### TRY IT
Reproduce word for word the passage of the Savage Minds page below that lies between "3. Concerning the" and "you, i.e., deism.", inclusive.

### EXERCISE TEXT
Seen something around the web that you’d like to share with the Savage Minds community? Email me at mdthomps AT

Matt Thompson

Matt Thompson is Project Cataloger at The Mariners’ Museum in Newport News, Virginia, and currently working on a CLIR ‘hidden collections’ grant to describe the museum’s collection of early 20th Century photography. He has a doctorate in anthropology from the University of North Carolina and a Masters in information science from the University of Tennessee.

8 thoughts on “Around the Web

  1. You are grossly misunderestimating The Forbes piece. It states in its conclusion that Obama is the last person on earth to care about colonialism. Endless rolls of laughter.

  2. Editorial note: Obama was not raised by his white grandparents in Kansas. His white grandparents were from Kansas, but they had moved to Hawaii before his birth and lived there the rest of their lives. I suspect that the Hawaii culture he was raised in was more influential than the Kansas culture his grandparents brought was them.

  3. Concerning the NPR story on ethical behavior and religion, which I heard in the car the other day, I think part of the problem is the uncritical way that religion is being defined. In the story religion is defined as a belief in someone or something watching you, i.e., deism.

    This disregards the wide variety of religious beliefs and behaviors found among humans over historical time. Rather than different forms of deism, I thin Rappaport had it right when he said that social behavior was all about trust (something also pointed out in the story), and that belief was tied to unquestioned principles. These principles were reaffirmed socially through ritual behavior. This is also a major aspect of Turner’s work, which ties the profane to the ineffable through ritual behavior and symbols.

### AVAILABLE DATA
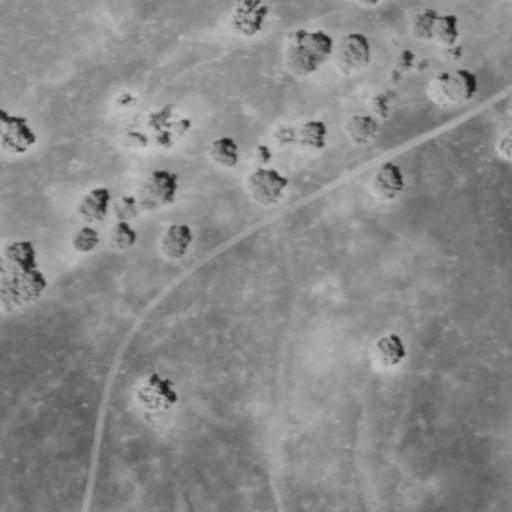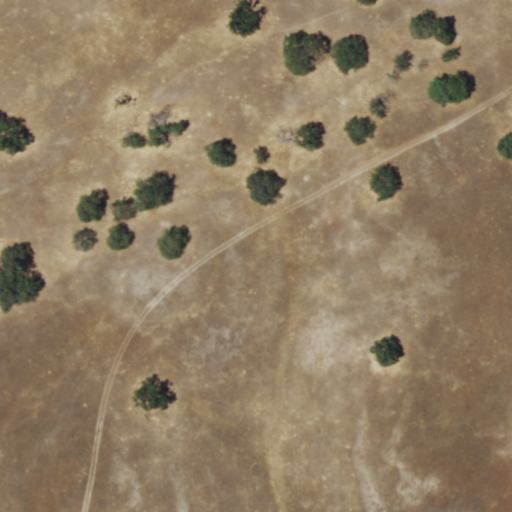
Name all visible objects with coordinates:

### WRITTEN ANSWER
3. Concerning the NPR story on ethical behavior and religion, which I heard in the car the other day, I think part of the problem is the uncritical way that religion is being defined. In the story religion is defined as a belief in someone or something watching you, i.e., deism.